Après en avoir délibéré conformément à la loi ;

Vu la requête introductive d'instance en date du 13 janvier 2023, reçue le 16 janvier 2023 ;

Vu la procédure enregistrée sous le numéro 42-2022/2023 ;

Vu les convocations à comparaître par-devant le Bureau de Jugement du Tribunal du travail, suivant lettres recommandées avec avis de réception en date du 7 février 2023 ;

Vu les conclusions récapitulatives de Maître Xavier-Alexandre BOYER, avocat-défenseur au nom de Madame s. A., en date du 14 décembre 2023 ;

Vu les conclusions récapitulatives de Maître Thomas GIACCARDI, avocat-défenseur au nom de la SARL B., en date du 8 février 2024 ;

À l'audience publique du 21 mars 2024, les conseils des parties ont été entendus en leurs plaidoiries, l'affaire était mise en délibéré pour être rendue le 8 mai 2024, sans opposition des parties par mise à disposition au Secrétariat du Tribunal du travail, ces dernières en ayant été avisées par Madame le Président ;

Vu les pièces du dossier ;

Motifs

Madame s. A. a été embauchée le 1er octobre 2021 par la SARL B. en qualité d'Assistante personnelle de Monsieur n. C., le Gérant et fondateur de la société en contrat à durée indéterminée. Par courrier daté du 22 juillet 2022, elle a licenciée sur le fondement de l'article 6 de la loi n° 729 du 16 mars 1963.

Données recueillies:
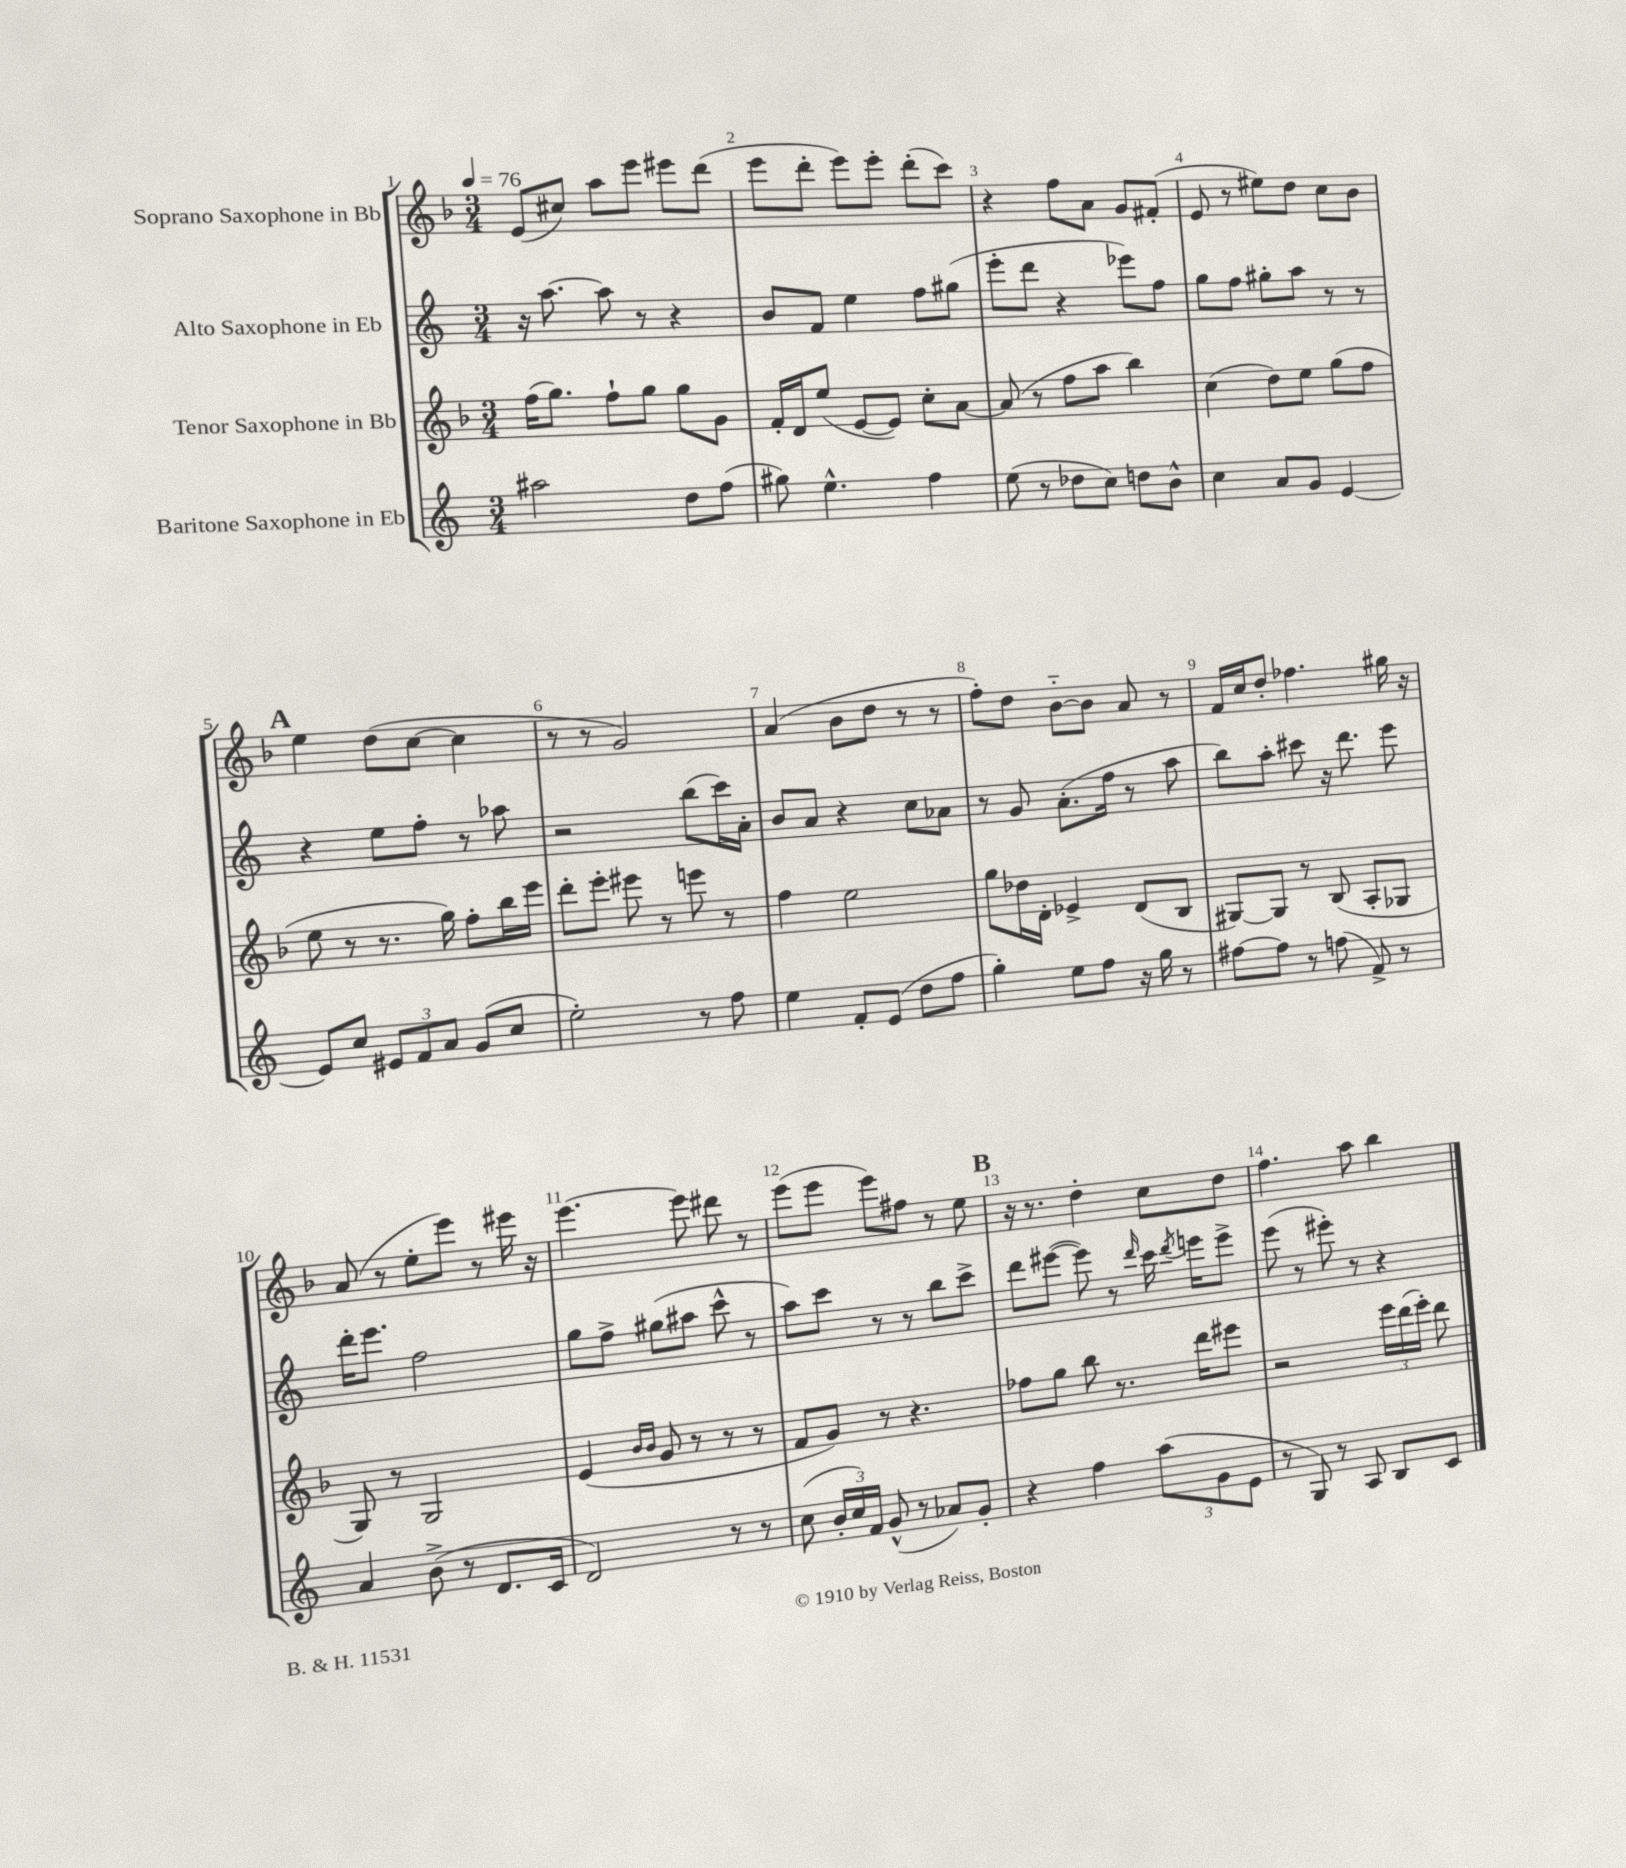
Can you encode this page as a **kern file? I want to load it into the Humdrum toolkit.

Objectif: D'après l'extrait du jugement, à quelle date s'est tenue l'audience publique où les conseils des parties ont plaidé ?

Réponse proposée: Le 21 mars 2024.